FN 3. Plaintiffs purport to appeal from both the original order and that entered upon reconsideration. We take the appeal to be from the latter order which had the effect of superseding the former.
FN 4. Even if Crutcher were "present" in California this would no necessarily confer jurisdiction over Crutcher's nonresident employees. (Flick v. I Exxon Corp. 58 Cal. App. 3d 212, 215-220 [129 Cal. Rptr. 760]; see Arnesen v. Raymond Lee Organization, Inc., 31 Cal. App. 3d 991, 996 [107 Cal. Rptr. 744].) Our discussion proceeds in terms of jurisdiction over Crutcher inasmuch as plaintiffs have made no attempt to show that there is any basis for jurisdiction over the individual moving defendants other than their relationship to Crutcher.
FN 5. Certain letters from Wilson to Crutcher relating to compensation referred to a "salary." Wilson could not account for the use of this term other than to explain that the letters were prepared by his accountant.

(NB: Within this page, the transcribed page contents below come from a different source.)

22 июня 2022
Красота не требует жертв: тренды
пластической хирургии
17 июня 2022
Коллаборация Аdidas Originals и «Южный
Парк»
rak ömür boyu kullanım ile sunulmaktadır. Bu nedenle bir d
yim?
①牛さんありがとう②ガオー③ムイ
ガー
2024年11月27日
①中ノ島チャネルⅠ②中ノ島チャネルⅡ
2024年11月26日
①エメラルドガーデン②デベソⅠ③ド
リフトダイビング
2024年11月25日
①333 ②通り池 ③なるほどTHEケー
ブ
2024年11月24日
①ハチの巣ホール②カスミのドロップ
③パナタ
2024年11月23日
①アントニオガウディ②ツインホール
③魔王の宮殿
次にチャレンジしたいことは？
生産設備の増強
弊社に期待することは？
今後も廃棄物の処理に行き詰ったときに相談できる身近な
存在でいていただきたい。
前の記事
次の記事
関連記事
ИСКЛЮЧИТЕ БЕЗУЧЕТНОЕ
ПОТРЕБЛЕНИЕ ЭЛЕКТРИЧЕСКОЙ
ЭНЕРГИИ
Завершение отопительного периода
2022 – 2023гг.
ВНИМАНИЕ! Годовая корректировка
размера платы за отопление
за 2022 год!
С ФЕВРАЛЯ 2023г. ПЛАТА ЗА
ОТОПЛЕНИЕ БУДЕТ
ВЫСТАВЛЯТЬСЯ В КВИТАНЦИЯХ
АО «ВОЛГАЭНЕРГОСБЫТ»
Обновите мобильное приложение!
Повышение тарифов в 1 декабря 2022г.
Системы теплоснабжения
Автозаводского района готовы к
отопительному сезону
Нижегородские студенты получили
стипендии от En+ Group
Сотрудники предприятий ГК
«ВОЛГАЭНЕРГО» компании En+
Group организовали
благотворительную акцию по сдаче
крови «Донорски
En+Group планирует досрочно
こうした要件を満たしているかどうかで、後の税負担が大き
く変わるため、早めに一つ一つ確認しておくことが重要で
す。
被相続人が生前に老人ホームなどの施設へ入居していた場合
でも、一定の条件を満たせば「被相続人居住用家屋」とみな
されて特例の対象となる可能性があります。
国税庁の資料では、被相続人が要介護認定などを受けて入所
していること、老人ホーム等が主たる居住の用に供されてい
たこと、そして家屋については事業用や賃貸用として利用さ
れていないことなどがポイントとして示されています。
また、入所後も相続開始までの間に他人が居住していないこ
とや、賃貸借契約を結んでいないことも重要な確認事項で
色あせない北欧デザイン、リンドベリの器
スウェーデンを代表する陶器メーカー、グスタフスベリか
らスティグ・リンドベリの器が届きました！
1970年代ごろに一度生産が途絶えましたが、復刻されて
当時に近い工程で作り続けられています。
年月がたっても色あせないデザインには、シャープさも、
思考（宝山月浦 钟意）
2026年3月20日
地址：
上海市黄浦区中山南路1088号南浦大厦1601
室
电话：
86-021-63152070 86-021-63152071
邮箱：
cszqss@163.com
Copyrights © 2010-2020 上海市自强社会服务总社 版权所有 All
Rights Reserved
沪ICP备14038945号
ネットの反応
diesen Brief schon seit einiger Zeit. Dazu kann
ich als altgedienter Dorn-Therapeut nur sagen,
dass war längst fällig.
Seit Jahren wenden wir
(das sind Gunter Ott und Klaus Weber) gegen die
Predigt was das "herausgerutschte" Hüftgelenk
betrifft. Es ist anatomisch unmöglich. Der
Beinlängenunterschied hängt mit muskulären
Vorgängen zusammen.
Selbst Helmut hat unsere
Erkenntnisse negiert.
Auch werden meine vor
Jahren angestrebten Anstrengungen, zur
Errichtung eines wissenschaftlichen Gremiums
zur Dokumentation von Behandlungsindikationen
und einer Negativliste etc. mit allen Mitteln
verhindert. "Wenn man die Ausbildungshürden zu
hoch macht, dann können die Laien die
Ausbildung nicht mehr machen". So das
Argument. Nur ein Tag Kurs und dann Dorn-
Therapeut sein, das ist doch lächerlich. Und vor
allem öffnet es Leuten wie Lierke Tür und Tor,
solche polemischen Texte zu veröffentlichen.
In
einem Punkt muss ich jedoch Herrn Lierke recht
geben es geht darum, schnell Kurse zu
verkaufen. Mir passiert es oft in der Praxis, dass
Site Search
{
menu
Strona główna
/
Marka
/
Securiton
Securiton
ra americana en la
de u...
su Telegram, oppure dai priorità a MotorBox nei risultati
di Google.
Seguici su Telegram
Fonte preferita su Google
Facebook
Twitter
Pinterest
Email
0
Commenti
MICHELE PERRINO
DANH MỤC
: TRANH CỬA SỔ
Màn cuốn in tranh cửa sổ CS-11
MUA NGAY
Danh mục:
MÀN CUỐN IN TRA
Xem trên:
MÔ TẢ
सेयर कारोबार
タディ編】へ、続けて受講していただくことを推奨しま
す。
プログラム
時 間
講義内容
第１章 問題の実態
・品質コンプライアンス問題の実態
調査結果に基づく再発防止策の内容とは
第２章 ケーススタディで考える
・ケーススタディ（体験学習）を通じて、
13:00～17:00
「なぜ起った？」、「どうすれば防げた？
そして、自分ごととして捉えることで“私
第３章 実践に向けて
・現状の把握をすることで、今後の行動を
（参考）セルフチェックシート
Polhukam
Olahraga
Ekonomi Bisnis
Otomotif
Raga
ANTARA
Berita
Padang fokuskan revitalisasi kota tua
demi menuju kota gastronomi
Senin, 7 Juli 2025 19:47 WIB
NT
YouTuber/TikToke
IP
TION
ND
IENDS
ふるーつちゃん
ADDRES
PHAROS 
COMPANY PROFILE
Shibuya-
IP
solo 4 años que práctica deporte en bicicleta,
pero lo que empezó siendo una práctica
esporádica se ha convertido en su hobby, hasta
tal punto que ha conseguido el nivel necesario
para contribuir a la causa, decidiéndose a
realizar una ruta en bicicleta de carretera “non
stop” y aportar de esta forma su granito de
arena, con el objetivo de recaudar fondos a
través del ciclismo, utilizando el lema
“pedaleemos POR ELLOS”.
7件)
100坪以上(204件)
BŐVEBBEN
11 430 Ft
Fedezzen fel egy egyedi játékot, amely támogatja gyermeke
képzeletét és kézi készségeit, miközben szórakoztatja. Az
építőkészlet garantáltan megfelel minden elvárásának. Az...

FN 6. Plaintiffs suggest that Wilson was at least the ostensible agent of Crutcher. Assuming such an ostensible agency would be sufficient to confer jurisdiction over Crutcher, nevertheless the opposition to the motion to quash contains nothing to show (1) that any of Crutcher's actions would reasonably lead MDC Inc. to regard Wilson as Crutcher's agent or (2) that MDC Inc. did in fact regard Wilson as Crutcher's agent and deal with him as such. (See Civ. Code, § 2334; Hill v. Citizens Nat. Trust & Sav. Bk., 9 Cal. 2d 172, 176 [69 P.2d 853].)